Regardless of lineage, all who gain a testimony of Jesus Christ and accept baptism and the gift of the Holy Ghost from the Lord’s authorized servants are accounted as Abraham’s “seed” as promised in the Abrahamic covenant (see Abraham 2:10; Galatians 3:14; Ephesians 3:6). Therefore, the fulness of the Lord’s blessings will come to all who obey the laws and ordinances of the gospel. . . .

Spencer W Kimball said that “Patriarchal blessings are revelations to the recipients . . . to protect, inspire, motivate toward activity and righteousness.

“An inspired patriarchal blessing could light the way and lead the recipient on a path to fulfillment. It could lead [him or her] to become a new [person] and to have . . . a new heart” (The Teachings of Spencer W. Kimball, ed. Edward L. Kimball [1982], 505).

Conclusion

We may not remember our birth or infancy, or even many things from the past as we progressed towards becoming those who do the guiding and nurturing of infants. Parents may not even have clear memories of the births of their children, feeding and nursing them, or changing their nappies. But those were real parts of our lives – as babies, and in due course as parents. Similarly, we do not remember every detail of our experience, growth and progress along our eternal paths towards becoming like our Heavenly Parents. They want us to grow and become like Them – They want us to want to choose to become like Them and then to pursue that objective in our eternal journeys towards become – may I call it – Divine Adults? We pray ‘Our Father who art in Heaven, hallowed be thy name. Thy kingdom come. Thy will be done in earth, as it is in heaven. Give us this day our daily bread. And forgive us our debts, as we forgive our debtors. And lead us not into temptation, but deliver us from evil: For thine is the kingdom, and the power, and the glory, for ever. Amen.’ As we reflect on the prayer that the Lord taught His disciples to pray in the sermon on the mount that we are studying in Come, Follow Me at present, may we strive to become perfect, merciful and holy as He is? Our patriarchal blessings are part of the personal guidance that each of us can receive on that straight and narrow way towards our divine destiny.

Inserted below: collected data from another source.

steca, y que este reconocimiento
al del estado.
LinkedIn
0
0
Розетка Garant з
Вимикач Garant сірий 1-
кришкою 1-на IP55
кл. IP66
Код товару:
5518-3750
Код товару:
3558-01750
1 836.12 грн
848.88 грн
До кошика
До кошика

May we ponder seriously on how we can live as the Saviour invited His disciples to live in the Sermon on the Mount. May we press forward faithfully, striving to live up to our privileges, living up to His expectations, living up to our divine potential. I humbly pray that we will invite the Spirit to help us to receive the personal revelation that we need to have in order to prosper in the midst of the challenges of mortality – that we may each blossom as a rose in our individual desert of life. May we be committed to our relationship with Him. May we remember that He delights to bless us. May we live in such a way that He can welcome us with those wonderful words in Matt 25 ‘Well done, thou good and faithful servant: thou has been faithful over a few things, I will make thee ruler over many things: enter thou into the joy of thy Lord’. That we may walk in the Abrahamic covenant and be seen sitting in the bosom of Abraham our father, I pray in the name of Jesus Christ, amen.